We wanted to find out what some of our amazing authors get up to in the summer months! Are they furiously writing their next masterpiece, surfing the seven seas, trekking through the Himalayas or curled up in the sun with a good book? Read on to find out more…


Emma Cox

Summer is finally here! In three words, tell us how are you spending your summer this year?

Writing. Friends. Cornwall.

Childhood memories – what was summertime in your childhood like?

We usually went on holiday to France or Denmark. I remember very clearly, when I was five years old, we were staying in a chalet in France and there was a box of sugar cubes in this chalet. I’d never seen sugar cubes and I wanted to eat them. I wasn’t allowed so I ran away – for most of the day – I got quite far.
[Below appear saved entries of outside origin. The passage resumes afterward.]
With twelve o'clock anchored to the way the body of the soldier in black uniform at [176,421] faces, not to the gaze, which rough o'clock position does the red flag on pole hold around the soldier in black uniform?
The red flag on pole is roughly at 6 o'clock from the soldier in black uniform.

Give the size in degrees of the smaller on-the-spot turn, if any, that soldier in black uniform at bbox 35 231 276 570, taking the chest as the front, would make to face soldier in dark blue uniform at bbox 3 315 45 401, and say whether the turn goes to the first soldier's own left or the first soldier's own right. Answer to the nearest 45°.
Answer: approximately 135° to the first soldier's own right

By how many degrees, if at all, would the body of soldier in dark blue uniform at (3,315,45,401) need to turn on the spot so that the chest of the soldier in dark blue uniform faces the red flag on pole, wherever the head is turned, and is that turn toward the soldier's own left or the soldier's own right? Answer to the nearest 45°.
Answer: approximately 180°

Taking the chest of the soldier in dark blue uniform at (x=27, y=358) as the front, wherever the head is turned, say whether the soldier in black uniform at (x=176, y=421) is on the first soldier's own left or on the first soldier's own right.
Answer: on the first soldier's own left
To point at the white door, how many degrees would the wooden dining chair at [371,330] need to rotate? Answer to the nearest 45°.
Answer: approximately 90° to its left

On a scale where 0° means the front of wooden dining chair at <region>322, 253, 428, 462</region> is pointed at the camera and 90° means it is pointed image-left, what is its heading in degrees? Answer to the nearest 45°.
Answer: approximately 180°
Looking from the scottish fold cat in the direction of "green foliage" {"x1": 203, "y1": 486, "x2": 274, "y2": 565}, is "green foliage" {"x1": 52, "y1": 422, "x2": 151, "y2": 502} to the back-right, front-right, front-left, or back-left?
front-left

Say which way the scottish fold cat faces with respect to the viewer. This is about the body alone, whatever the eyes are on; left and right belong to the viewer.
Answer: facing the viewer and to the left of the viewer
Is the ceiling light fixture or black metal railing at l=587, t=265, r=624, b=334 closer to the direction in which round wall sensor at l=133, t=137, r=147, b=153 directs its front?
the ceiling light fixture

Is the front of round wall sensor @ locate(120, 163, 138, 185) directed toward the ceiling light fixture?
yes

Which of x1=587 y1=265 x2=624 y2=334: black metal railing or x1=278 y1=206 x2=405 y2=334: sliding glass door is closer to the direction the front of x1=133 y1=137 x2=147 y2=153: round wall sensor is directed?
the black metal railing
When I was found and brought back I was allowed to eat them all. I also remember great big ice-creams in Tivoli Gardens, and these wonderful hotdogs with mustard in Denmark, and the Danish pastries in the mornings in the bakeries. I now reflect and realise this is all about food – I was born under a greedy star, what can I say?

Where would you most like to Get Caught Reading this summer & why?
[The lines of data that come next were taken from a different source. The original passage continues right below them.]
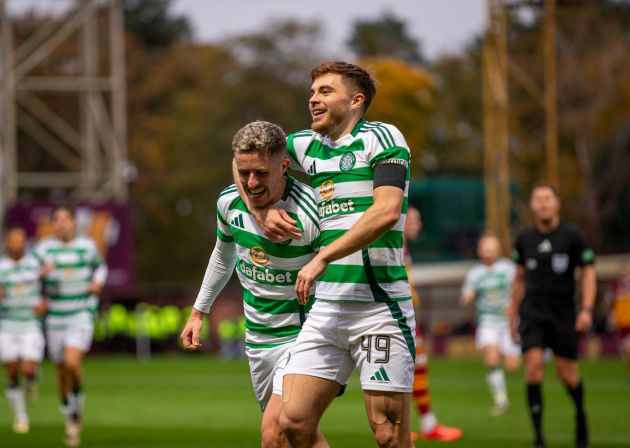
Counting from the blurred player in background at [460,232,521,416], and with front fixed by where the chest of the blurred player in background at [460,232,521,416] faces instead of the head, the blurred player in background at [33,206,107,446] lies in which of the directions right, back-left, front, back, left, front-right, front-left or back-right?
front-right

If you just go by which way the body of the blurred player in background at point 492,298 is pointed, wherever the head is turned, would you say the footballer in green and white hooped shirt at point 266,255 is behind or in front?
in front

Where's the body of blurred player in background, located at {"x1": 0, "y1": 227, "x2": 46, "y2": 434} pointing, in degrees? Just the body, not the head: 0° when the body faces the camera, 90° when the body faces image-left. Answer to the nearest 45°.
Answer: approximately 0°

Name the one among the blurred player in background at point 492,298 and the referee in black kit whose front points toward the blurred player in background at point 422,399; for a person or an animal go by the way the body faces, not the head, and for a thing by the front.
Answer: the blurred player in background at point 492,298

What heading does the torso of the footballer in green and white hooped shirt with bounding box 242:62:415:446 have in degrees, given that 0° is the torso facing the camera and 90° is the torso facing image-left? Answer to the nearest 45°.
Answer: approximately 45°
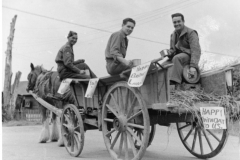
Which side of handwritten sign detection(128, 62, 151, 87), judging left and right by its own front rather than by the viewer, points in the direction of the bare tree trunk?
right

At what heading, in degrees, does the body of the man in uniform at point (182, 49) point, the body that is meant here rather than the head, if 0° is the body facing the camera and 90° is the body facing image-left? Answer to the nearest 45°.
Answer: approximately 45°

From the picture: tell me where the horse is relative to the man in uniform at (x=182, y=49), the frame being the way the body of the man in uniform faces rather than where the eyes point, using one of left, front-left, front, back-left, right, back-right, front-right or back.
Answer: right

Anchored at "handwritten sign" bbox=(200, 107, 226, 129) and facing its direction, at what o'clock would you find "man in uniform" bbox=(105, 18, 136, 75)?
The man in uniform is roughly at 4 o'clock from the handwritten sign.

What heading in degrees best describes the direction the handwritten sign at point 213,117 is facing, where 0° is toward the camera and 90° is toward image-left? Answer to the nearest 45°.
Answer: approximately 0°

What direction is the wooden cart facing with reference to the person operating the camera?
facing away from the viewer and to the left of the viewer

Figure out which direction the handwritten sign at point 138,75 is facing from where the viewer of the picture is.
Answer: facing the viewer and to the left of the viewer
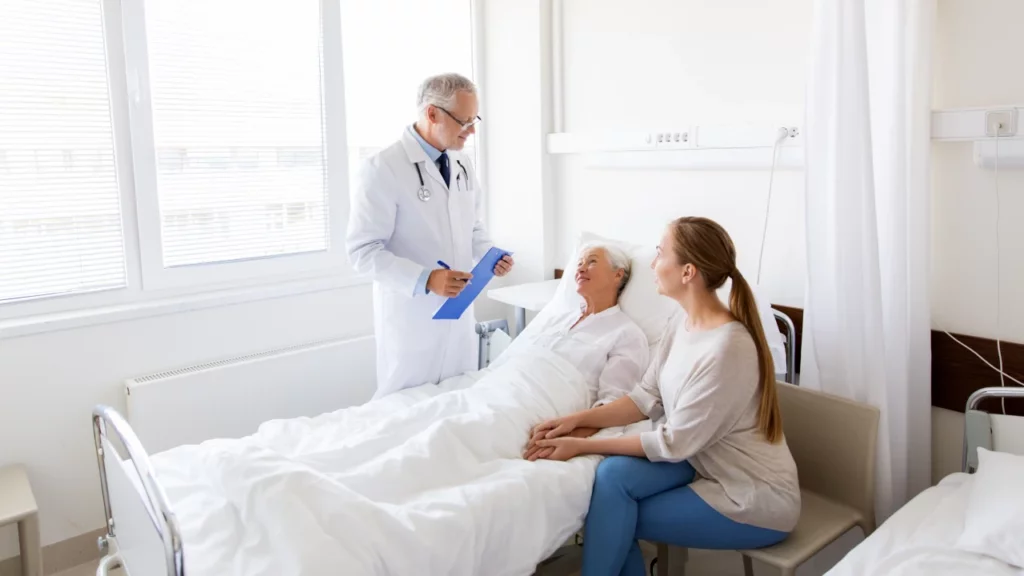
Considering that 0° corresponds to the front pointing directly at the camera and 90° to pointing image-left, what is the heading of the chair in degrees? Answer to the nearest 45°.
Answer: approximately 45°

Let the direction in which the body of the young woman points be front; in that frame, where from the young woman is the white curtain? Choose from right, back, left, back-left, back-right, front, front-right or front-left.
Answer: back-right

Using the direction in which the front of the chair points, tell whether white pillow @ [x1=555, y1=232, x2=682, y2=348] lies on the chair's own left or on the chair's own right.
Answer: on the chair's own right

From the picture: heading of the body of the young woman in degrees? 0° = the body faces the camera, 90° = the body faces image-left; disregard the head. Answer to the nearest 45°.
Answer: approximately 90°

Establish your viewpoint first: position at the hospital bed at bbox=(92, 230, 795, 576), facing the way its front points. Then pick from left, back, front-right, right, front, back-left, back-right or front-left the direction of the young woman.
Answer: back-left
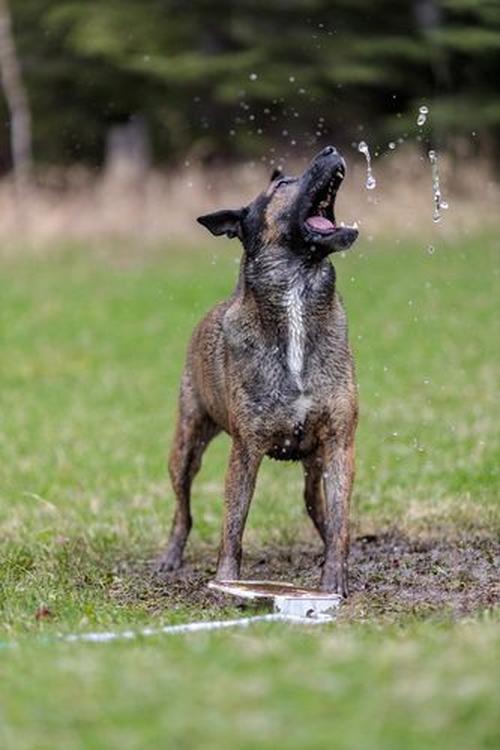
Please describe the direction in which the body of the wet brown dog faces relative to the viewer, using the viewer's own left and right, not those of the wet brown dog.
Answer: facing the viewer and to the right of the viewer

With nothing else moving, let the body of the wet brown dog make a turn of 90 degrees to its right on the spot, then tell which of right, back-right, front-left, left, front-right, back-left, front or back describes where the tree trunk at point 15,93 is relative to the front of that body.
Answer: back-right
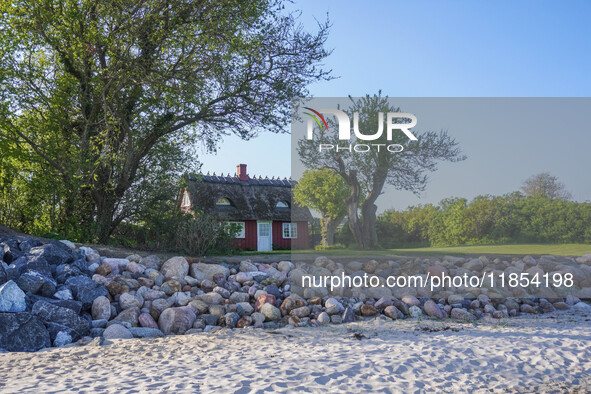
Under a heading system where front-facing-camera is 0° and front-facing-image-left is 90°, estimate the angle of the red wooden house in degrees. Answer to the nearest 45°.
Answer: approximately 0°

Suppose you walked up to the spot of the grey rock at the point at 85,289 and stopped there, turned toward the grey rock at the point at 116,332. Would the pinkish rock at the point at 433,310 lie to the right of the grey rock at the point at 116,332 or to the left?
left

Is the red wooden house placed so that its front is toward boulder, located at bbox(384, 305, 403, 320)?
yes

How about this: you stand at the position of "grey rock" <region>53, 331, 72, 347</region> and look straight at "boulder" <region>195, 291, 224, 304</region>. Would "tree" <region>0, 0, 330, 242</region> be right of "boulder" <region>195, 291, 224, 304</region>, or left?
left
I’d love to be in a hotel called Le Sirenuse in Positano – oh it’s so beautiful by the sea there and the lemons are huge and it’s no distance to Capri and you can watch out for mermaids. It’s the nicest hotel I’ve ever stayed in. Sadly, I’m not there now. Maybe next year. I’d have to sell an awful lot of books to achieve this, however, an awful lot. Best keep writing and wishing.

You create amazing characters in your books! Which one would you choose to spend summer with & why?

I would choose a seagull called Horatio. I like him very much, he’s a jolly chap, and I can imagine him landing by me on the beach for a chat and a bit of moral guidance (which might look a bit odd, but hey ho).

Reading is the ultimate escape! Which book ‘world’ would you escape to for summer & why?

Oh my goodness. The very first thought that springs into my mind is of the hot summer at the beginning of The Bell Jar. Not because it’s cheery! But because I’d love to talk to Sylvia Plath (I always read Esther as Sylvia) and get those free lunches and make up and have a driver take me through a time and place – New York then, imagine! And wear gloves and be proper and eat caviar and avocado and crabmeat. Then come home before she goes properly downhill. Oh, I would have loved to have spoken to Sylvia Plath right then and there. My second thought is the island in The Tempest. But I’d be up with Ariel, learning what the fairies know, not down with the mortals. I want to sleep inside flowers and ride on the bat’s back and learn magic and practice controlling the elements and get a bit better at it each day. What a lovely question.

Summer survival – name the three most essential things you take on holiday?

Sunblock. Imagination. Euros.

Summertime selfie – who would you have a selfie with this summer & why? (Fictional, historical, alive today)

Tom Hardy. Thanks. Is it true? May I? Good. I’ll hold you to this.

Summertime travel – train, plane, automobile or other?

Plane. I just like to get there. I like the bit when you get off the plane and are hit by the heat and the smell of a different country and you think holiday!

Inside or outside – best place to be creative in the summer? 

I can only write indoors. And I prefer writing when it’s raining, so I don’t feel I’m missing out on all the life going on outside. It’s pouring down in Exeter right now, so I am writing! Hurray! 

Stuck on permanent summer vacation? What three books would you choose to have with you?

This would change, but the mood I’m in at present it would be:

For Esme With Love and Squalor – Salinger (that would never change).

The Complete Poems of Anne Sexton

It would have to be the Complete Works of Shakespeare – as you could spend a lifetime on those words, couldn’t you? 

Thank you for participating – have a great summer!